Après avoir lu les articles disponibles au CDI concernant l’Expressionnisme allemand (cf. Otto Dix, Ernst Ludwig Kirchner, Emil Nolde, Erich Heckel) et visionné des extraits du Cabinet du Dr Caligari de Robert Wiene (1920), réaliser un décor architectural (une maquette de 33 cm maximum dans sa plus grande dimension) illustrant les mots ci-dessus.


Le Cabinet du docteur Caligari, film expressionniste* et muet allemand de Robert Wiene sorti en salles en 1920.
Dans une fête foraine, vers 1830, le docteur Caligari exhibe Cesare, un somnambule. Celui-ci prédit à un étudiant, Alan, qu’il vivra jusqu’à l’aube. Il est en effet assassiné dans son lit. Son ami Francis soupçonne Caligari. La jeune fille que convoitaient Alan et Francis est enlevée par Cesare. Poursuivi, le somnambule s’écroule après avoir abandonné son fardeau. Francis poursuit Caligari qui se réfugie dans un asile de fous, dont Caligari s’avère être le directeur, et Francis un des patients ainsi que la jeune fille convoitée…

À propos des décors :
À Berlin naît en 1910 la revue Der Sturm qui compte parmi ses membres les trois peintres Herman Warm, Walter Röhrig et Walter Reinmann qui seront responsables de la création des décors du Cabinet du Dr Caligari.
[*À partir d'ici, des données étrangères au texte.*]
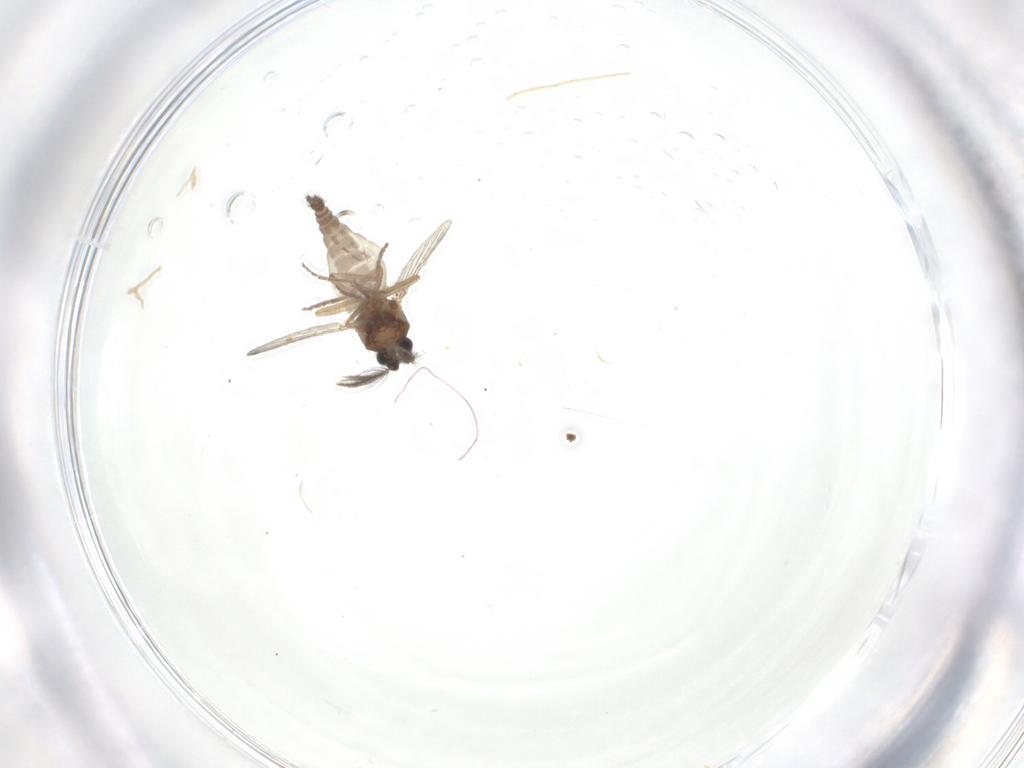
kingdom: Animalia
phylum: Arthropoda
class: Insecta
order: Diptera
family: Ceratopogonidae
Le décor du film apparaît comme principal support de la narration. L’ambiance onirique et torturée véhiculée par ces décors traduit visuellement les différents sentiments du narrateur. Décors en trompe-l’œil, perspectives faussées ou déformées, lignes brisées, courbes amplifiées, contrastes exacerbés, toutes ces techniques concourent à dessiner un univers agressif et perturbateur. Le décor prend véritablement vie. De même que Cesare le somnambule vit sous l’emprise du Dr Caligari, les personnages sont dominés par un environnement oppressant et terrifiant où la lumière participe à renforcer cette atmosphère troublante et inquiétante.

* L’Expressionnisme est un mouvement artistique apparu au début du XXe siècle en Europe du Nord, particulièrement en Allemagne. Plutôt que d’un style unique et pictural – défini par un chromatisme intense,  une touche marquée et un espace désarticulé, il s’agit d’un climat qui ne touche pas seulement les beaux-arts, mais aussi la danse, le cinéma, la littérature et le théâtre. Pour la génération d’avant-guerre, l’œuvre d’art devient un support sur lequel l’artiste extériorise son inquiétude intérieure face aux tensions morales et politiques engendrées par une société où il se sent déraciné.